─── RAW DATA ───

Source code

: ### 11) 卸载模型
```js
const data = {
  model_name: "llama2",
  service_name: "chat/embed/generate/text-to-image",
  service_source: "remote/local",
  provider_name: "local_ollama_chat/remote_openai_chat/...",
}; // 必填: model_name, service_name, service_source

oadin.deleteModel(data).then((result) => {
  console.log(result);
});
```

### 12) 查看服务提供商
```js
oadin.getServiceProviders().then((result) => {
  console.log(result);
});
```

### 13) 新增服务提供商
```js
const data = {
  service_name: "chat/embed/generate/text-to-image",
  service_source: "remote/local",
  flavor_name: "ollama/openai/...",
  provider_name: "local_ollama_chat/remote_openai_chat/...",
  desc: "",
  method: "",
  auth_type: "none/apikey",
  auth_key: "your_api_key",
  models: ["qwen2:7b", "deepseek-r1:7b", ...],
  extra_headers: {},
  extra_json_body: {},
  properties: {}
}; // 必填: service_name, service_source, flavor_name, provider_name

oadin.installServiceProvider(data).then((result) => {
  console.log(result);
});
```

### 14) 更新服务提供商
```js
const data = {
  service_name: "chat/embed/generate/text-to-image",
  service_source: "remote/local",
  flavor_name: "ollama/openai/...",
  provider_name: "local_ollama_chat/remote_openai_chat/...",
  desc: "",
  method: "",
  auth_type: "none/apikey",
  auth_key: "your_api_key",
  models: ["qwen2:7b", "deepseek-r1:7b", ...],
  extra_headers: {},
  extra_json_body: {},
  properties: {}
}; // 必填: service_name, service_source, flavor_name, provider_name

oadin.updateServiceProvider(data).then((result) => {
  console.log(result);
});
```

───
─── RAW DATA ───

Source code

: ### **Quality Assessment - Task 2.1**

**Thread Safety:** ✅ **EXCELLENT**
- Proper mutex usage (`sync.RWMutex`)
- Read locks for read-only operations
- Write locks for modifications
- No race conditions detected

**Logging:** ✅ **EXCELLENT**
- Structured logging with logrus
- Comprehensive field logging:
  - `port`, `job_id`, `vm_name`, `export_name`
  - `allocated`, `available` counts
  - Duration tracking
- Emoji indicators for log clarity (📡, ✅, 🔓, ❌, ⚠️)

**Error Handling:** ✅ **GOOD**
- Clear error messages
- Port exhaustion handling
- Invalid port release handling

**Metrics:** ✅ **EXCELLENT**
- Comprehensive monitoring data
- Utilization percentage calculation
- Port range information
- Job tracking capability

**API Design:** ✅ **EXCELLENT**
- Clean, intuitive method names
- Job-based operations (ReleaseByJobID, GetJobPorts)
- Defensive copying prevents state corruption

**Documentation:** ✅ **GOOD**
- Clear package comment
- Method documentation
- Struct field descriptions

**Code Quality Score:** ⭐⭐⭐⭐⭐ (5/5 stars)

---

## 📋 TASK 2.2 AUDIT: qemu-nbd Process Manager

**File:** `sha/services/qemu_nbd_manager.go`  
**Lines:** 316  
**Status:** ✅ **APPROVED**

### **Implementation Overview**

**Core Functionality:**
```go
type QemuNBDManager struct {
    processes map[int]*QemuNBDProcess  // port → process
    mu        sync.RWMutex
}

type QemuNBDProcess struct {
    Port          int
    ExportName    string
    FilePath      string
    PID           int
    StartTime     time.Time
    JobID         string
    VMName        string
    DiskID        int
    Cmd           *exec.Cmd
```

───

Report each line of the entries where the word "QemuNBDProcess" occurs.

OUTPUT FOR THIS TASK
    processes map[int]*QemuNBDProcess  // port → process
type QemuNBDProcess struct {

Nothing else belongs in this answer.